State officials said that the official cause of Wednesday’s train derailment could be known by the end of the week.
Columbus fire officials Wednesday evening ruled out sabotage or a terrorist attack, leaning more toward a mechanical failure.
The National Transportation Safety Board said that a 10-member crew would be launched to investigate the derailment that occurred on Fields Avenue, near 5th and 11th avenues, in north Columbus at about 2:05 a.m.
The area was shut down because of the derailment of a Norfolk Southern train from Chicago, heading to Linwood, N.C.
Sixteen of 98 cars that were carrying chemicals like ethanol and Styrene, a chemical used to make plastic, derailed. Cars carrying grain and corn syrup also fueled the fire, which burned for nearly 12 hours.
As of 4 p.m., three cars carrying ethanol were still burning and would continue to burn for an undetermined amount of time, according to railroad officials.
Officials said that the car carrying Styrene was not punctured during the derailment.
John Fonner of the Public Utilities Commission Rail Division said that it was unlikely speed, hazardous materials or a train signal caused the crash, which resulted in an explosion and hundreds of evacuations within a half-mile radius of the blaze.
Resident Marquita Kelso said that she woke up to police banging on her door.
“I looked back, there was a huge fire ball with a whole bunch of smoke coming up,” Kelso said.
Natalie Freshour said that she heard a loud boom and looked outside to see what looked like daylight.
“I ran outside and saw flames coming up from behind the house, so we immediately leashed up the dogs, threw some clothes on and ran out the door,” Freshour said.
Fire officials said that when the train derailed, two people ran to the scene and were injured when the explosion occurred.
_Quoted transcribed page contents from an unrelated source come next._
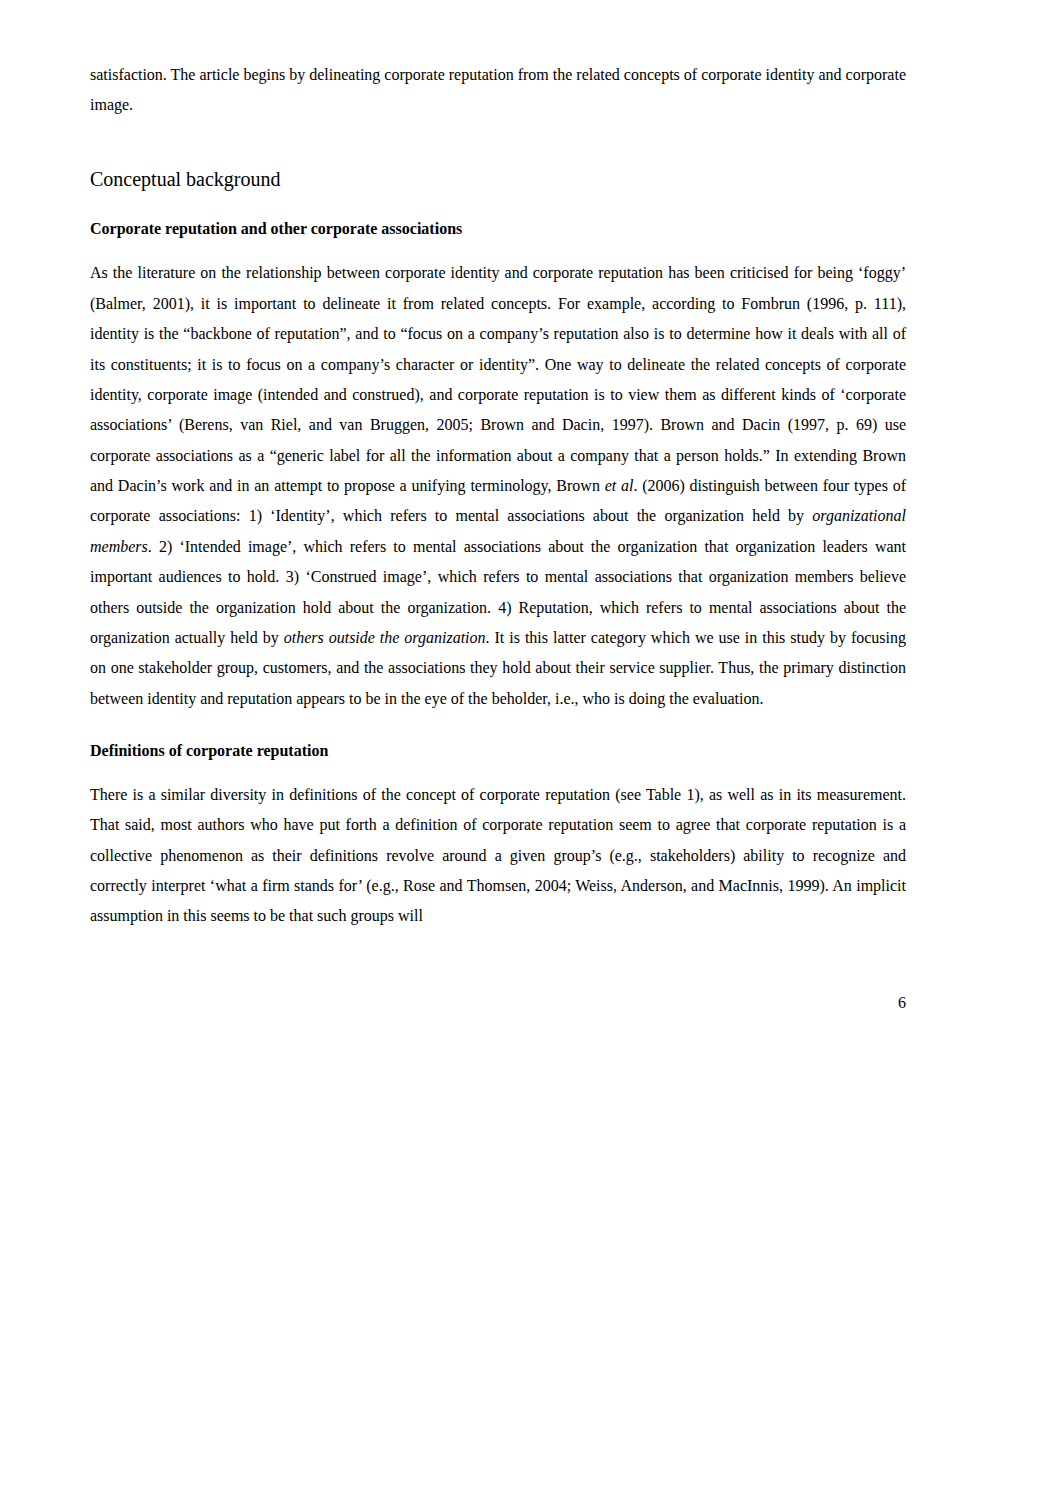satisfaction. The article begins by delineating corporate reputation from the related concepts of corporate identity and corporate image.
Conceptual background
Corporate reputation and other corporate associations
As the literature on the relationship between corporate identity and corporate reputation has been criticised for being ‘foggy’ (Balmer, 2001), it is important to delineate it from related concepts. For example, according to Fombrun (1996, p. 111), identity is the “backbone of reputation”, and to “focus on a company’s reputation also is to determine how it deals with all of its constituents; it is to focus on a company’s character or identity”. One way to delineate the related concepts of corporate identity, corporate image (intended and construed), and corporate reputation is to view them as different kinds of ‘corporate associations’ (Berens, van Riel, and van Bruggen, 2005; Brown and Dacin, 1997). Brown and Dacin (1997, p. 69) use corporate associations as a “generic label for all the information about a company that a person holds.” In extending Brown and Dacin’s work and in an attempt to propose a unifying terminology, Brown et al. (2006) distinguish between four types of corporate associations: 1) ‘Identity’, which refers to mental associations about the organization held by organizational members. 2) ‘Intended image’, which refers to mental associations about the organization that organization leaders want important audiences to hold. 3) ‘Construed image’, which refers to mental associations that organization members believe others outside the organization hold about the organization. 4) Reputation, which refers to mental associations about the organization actually held by others outside the organization. It is this latter category which we use in this study by focusing on one stakeholder group, customers, and the associations they hold about their service supplier. Thus, the primary distinction between identity and reputation appears to be in the eye of the beholder, i.e., who is doing the evaluation.
Definitions of corporate reputation
There is a similar diversity in definitions of the concept of corporate reputation (see Table 1), as well as in its measurement. That said, most authors who have put forth a definition of corporate reputation seem to agree that corporate reputation is a collective phenomenon as their definitions revolve around a given group’s (e.g., stakeholders) ability to recognize and correctly interpret ‘what a firm stands for’ (e.g., Rose and Thomsen, 2004; Weiss, Anderson, and MacInnis, 1999). An implicit assumption in this seems to be that such groups will
6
Two rail workers also were injured. The victims transported themselves for medical attention with minor injuries. The conductor of the train escaped the derailment uninjured.
“What they will probably find for as big as dramatic as the video was, the actual flaw was an itty bitty thing,” Fonner said.
Fonner said it was more likely that the cause would be found in the moving parts of the train or issues with the track. He said that something called a “heat kink” could be a factor.
“So, you have over a mile of rail,” Fonner said. “As it heats up, it wants to get longer, but it’s tied down in so many parts, it gives and it blows or it moves.”
In July 2010, one of Washington D.C.’s Metro system tracks warped because of heat. The rail was replaced, averting disaster.
In 2011, 26 trains nationwide were derailed.
Norfolk Southern officials said that they would not try to re-rail or move the cars until given NTSB approval.